谢景俭跟他一同过来的胥吏把陈婆带走,跟着说道:“我还想去尊夫人的房中看看,说不定能找到一些线索……毕竟谁都不应该枉死。”
柳子兆嘴唇翕动,拒绝的话说不出口。
放在往日,哪个男人说要去他夫人房中搜查,他无论如何都不会同意。
可现在提出要求的是谢景俭,是被自己现在的亡妻之母和前妻一并害死了母亲的人,他心虚气短啊!
“唉!我带你过去,该怎么查怎么搜,都随你吧。”
…………
另一边的郑国公府。就没有这么顺利了。
温清宁跟着沈钧行登上郑国公府的大门。刚一进去就被一顶小软轿。送到了后宅。他既没有见到国公府的男主人。也没有见到国公府的主母,招待自己的是国公府的。大姑娘闫淑慎。

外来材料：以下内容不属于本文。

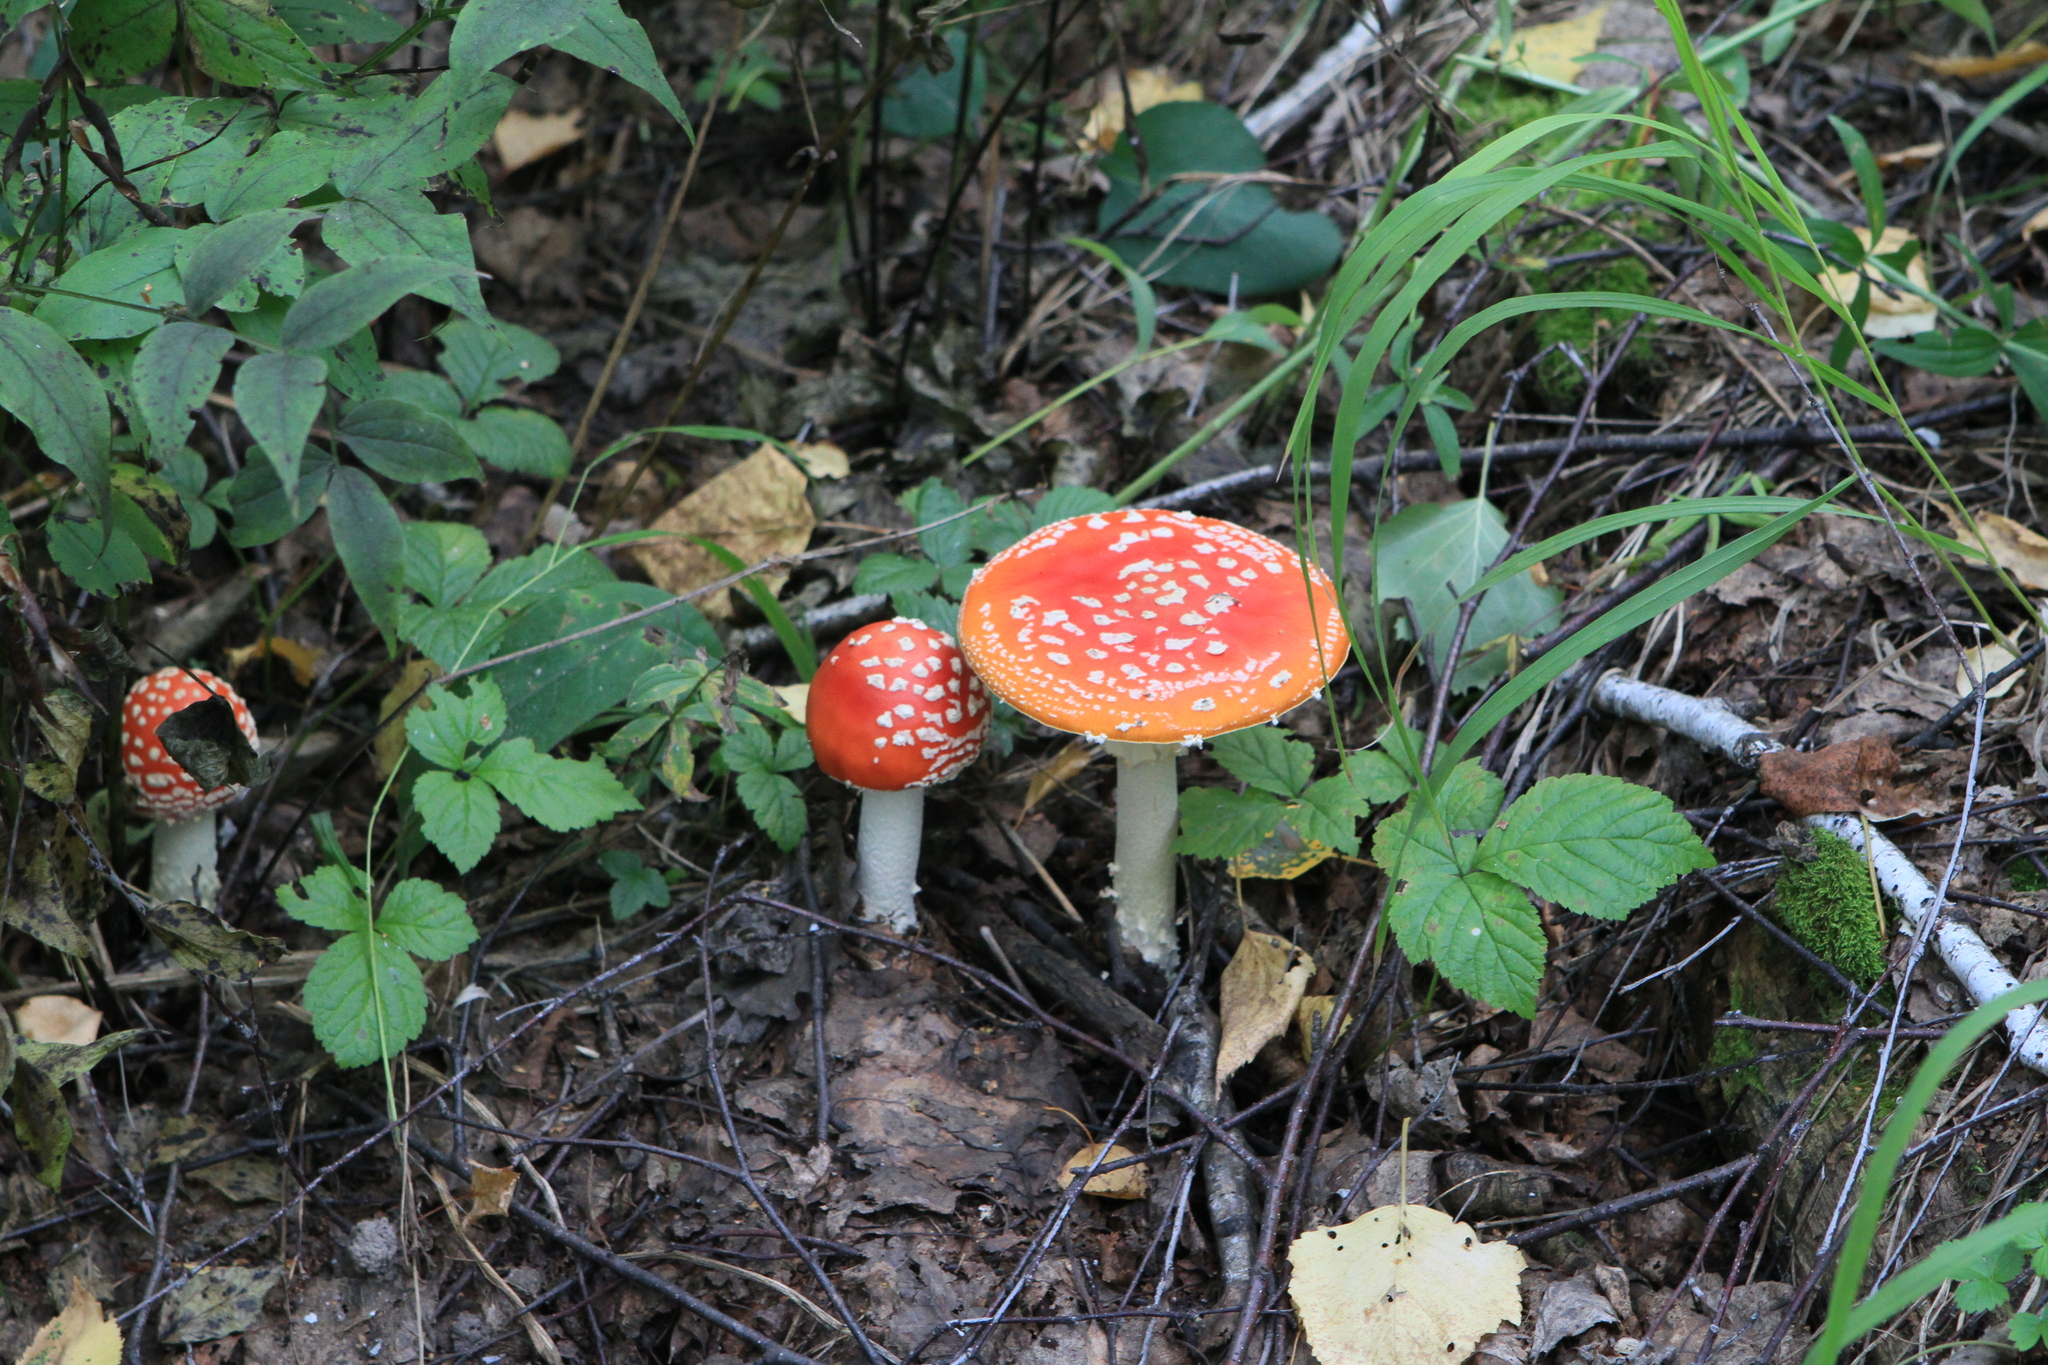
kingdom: Fungi
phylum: Basidiomycota
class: Agaricomycetes
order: Agaricales
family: Amanitaceae
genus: Amanita
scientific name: Amanita muscaria
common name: Fly agaric
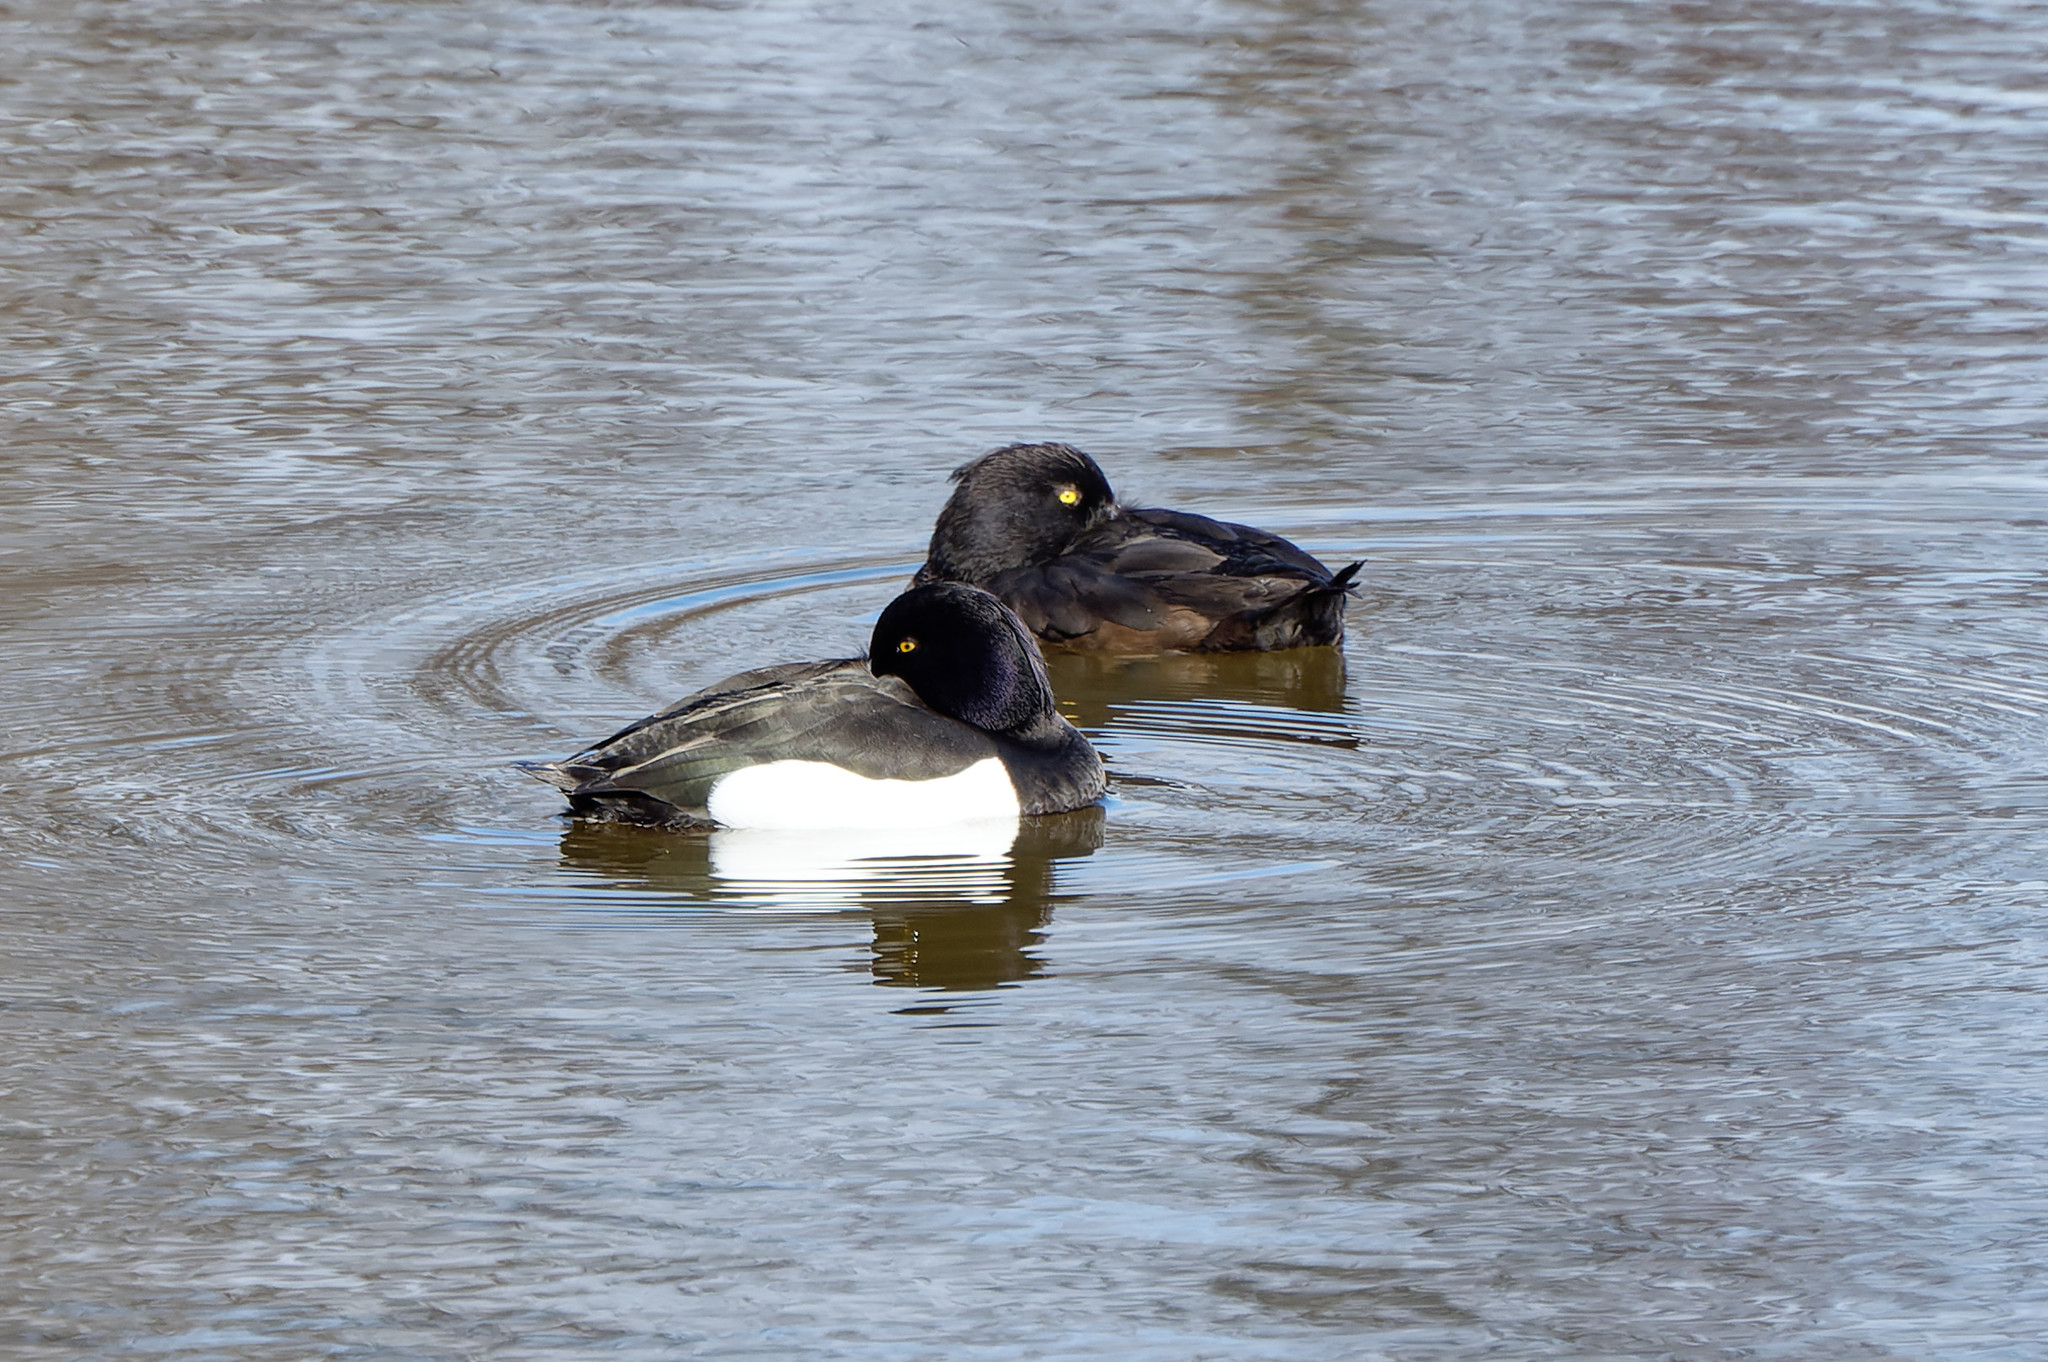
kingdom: Animalia
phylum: Chordata
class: Aves
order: Anseriformes
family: Anatidae
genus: Aythya
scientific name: Aythya fuligula
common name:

严淑慎生得一张月盘儿脸,往那儿一站,便自有一股端庄娴淑的气质。
许是来得匆忙,她只匆匆换了一身见客的衣裳,发髻也梳得简单,高高拢起的乌发上斜斜簪着一支莹白的玉簪,显得人淡雅如菊,清致不俗。
“淑慎见过郡君,让郡君久等了。”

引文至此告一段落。